#### PROBLEM TO WORK ON
Present the lines of the listing below as a numbered list, omitting blank lines and excluding the pictures.
================
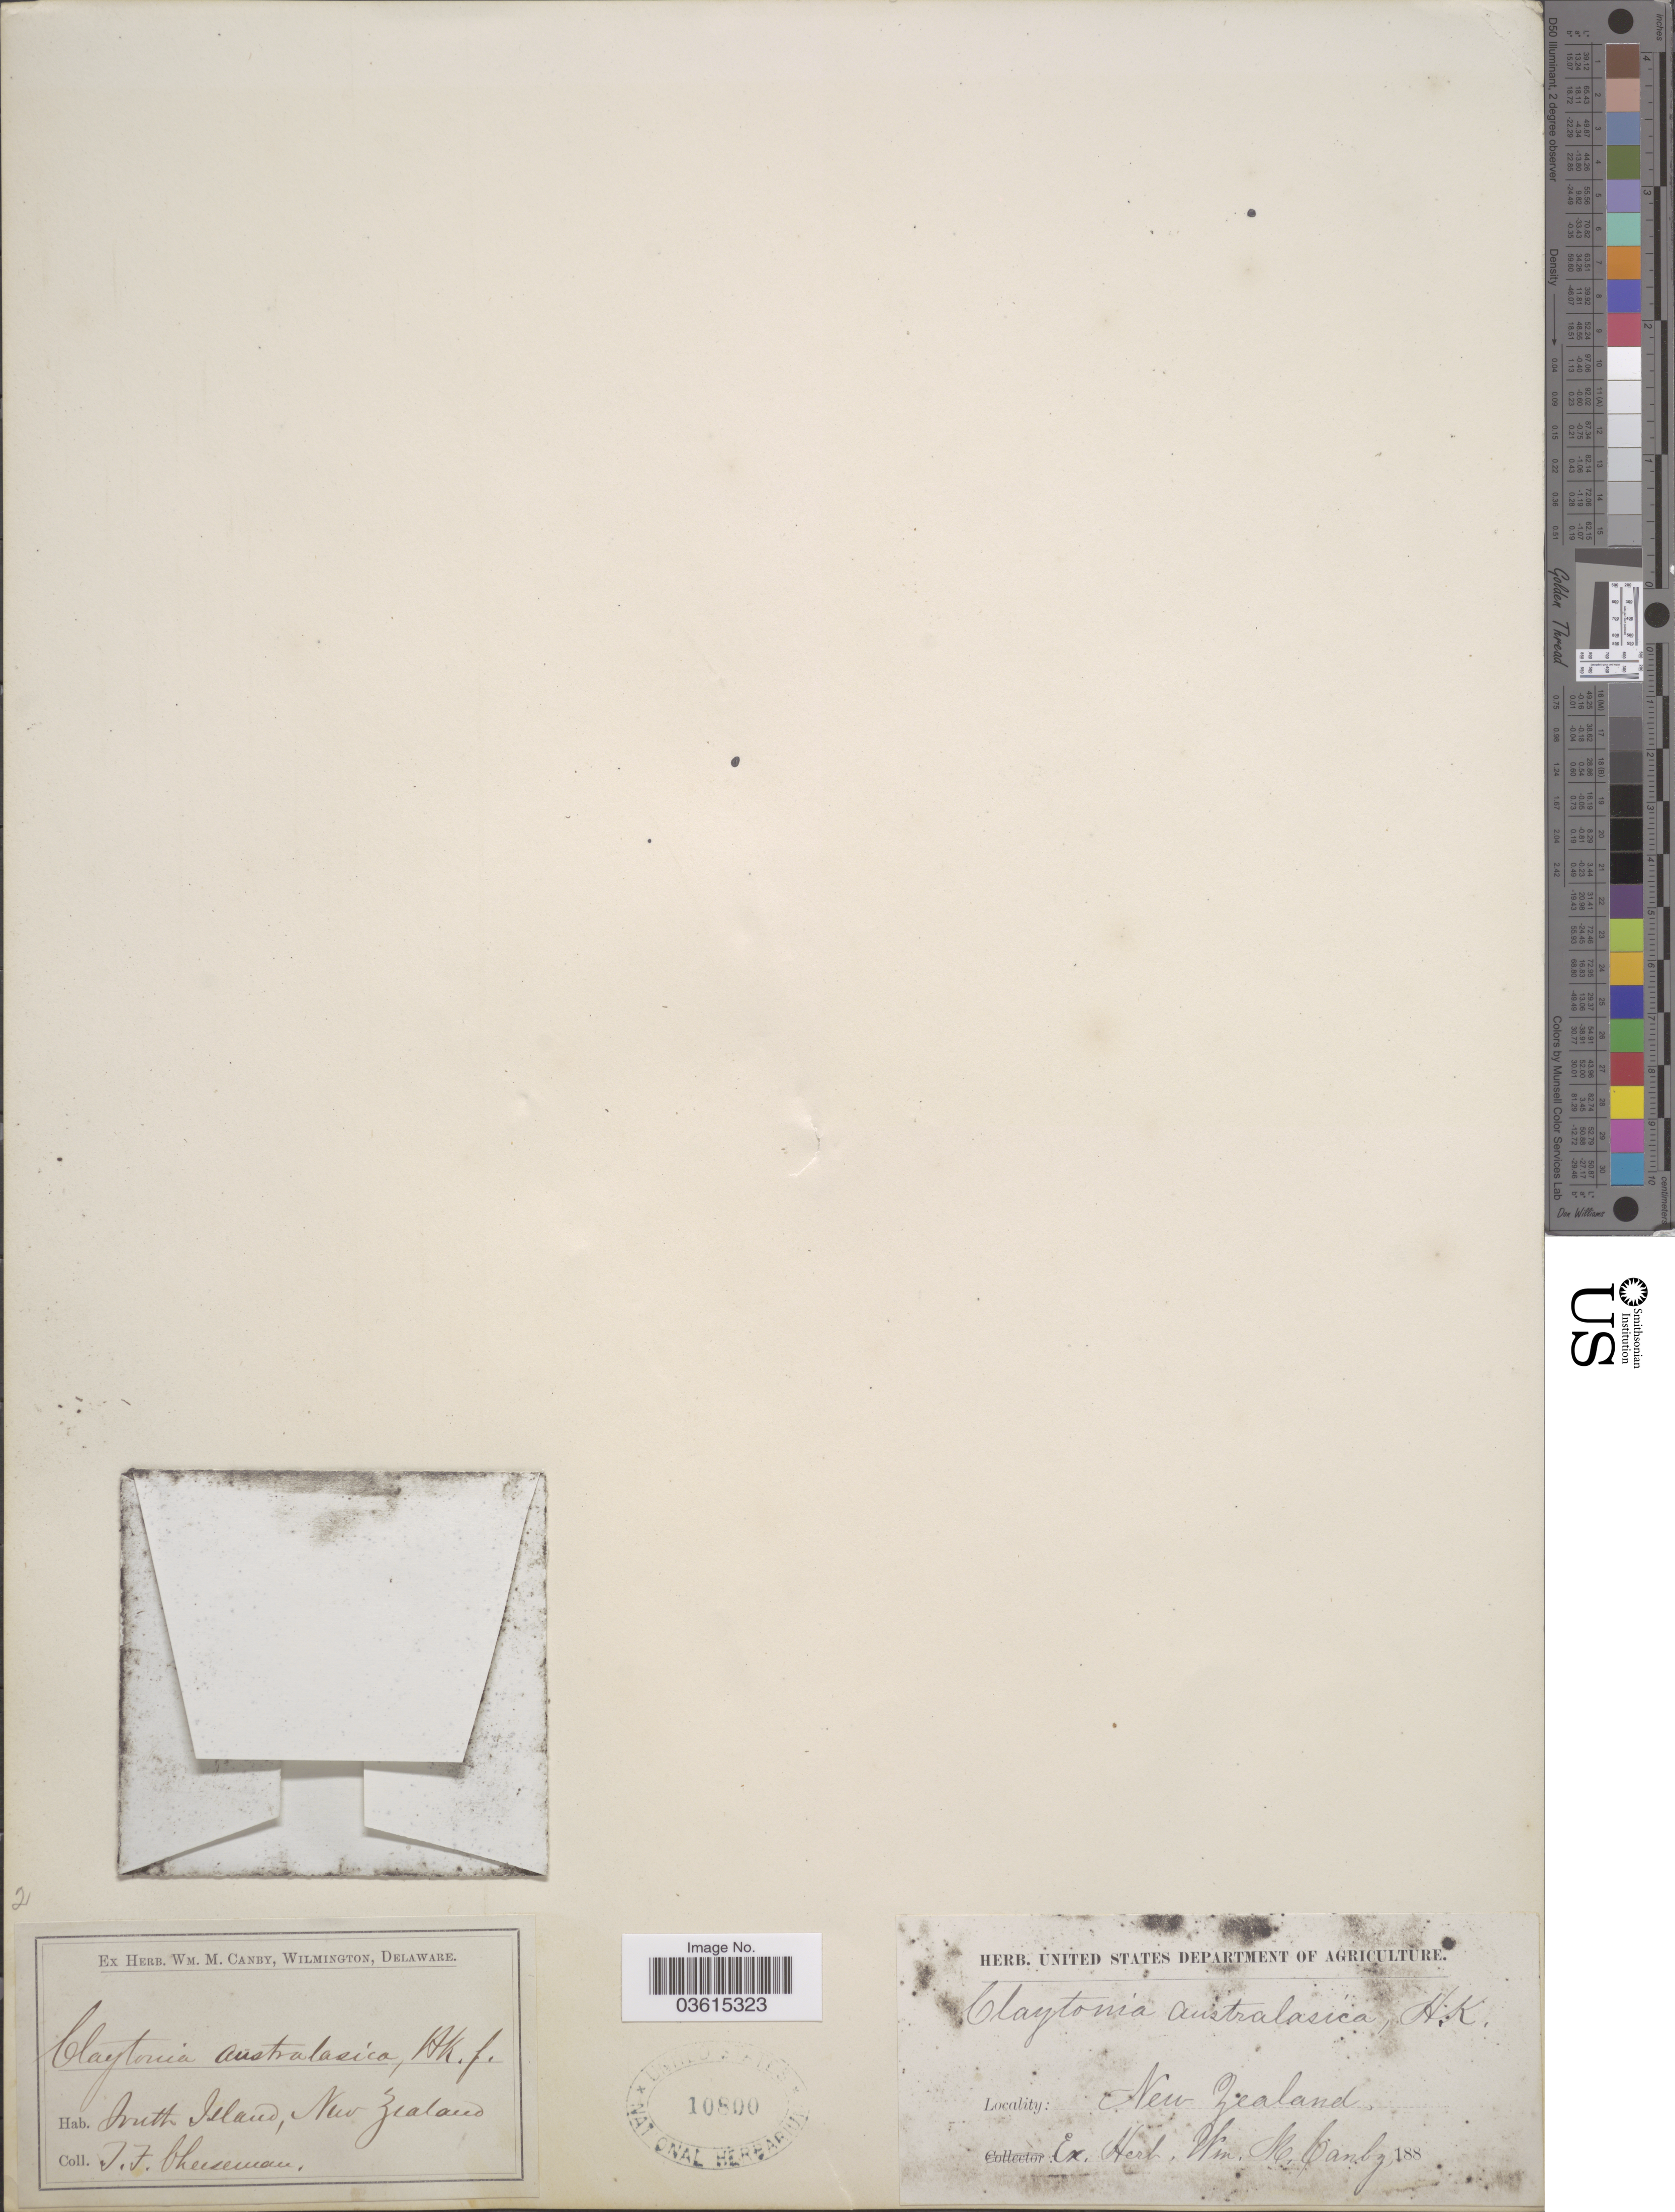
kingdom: Plantae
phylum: Tracheophyta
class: Magnoliopsida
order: Caryophyllales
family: Montiaceae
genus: Montia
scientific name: Montia australasica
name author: (Hook. f.) Pax & K. Hoffm.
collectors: T. F. Cheeseman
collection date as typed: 188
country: New Zealand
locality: South Island.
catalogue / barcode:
================
#### FULL RESPONSE
1. kingdom: Plantae
2. phylum: Tracheophyta
3. class: Magnoliopsida
4. order: Caryophyllales
5. family: Montiaceae
6. genus: Montia
7. scientific name: Montia australasica
8. name author: (Hook. f.) Pax & K. Hoffm.
9. collectors: T. F. Cheeseman
10. collection date as typed: 188
11. country: New Zealand
12. locality: South Island.
13. catalogue / barcode:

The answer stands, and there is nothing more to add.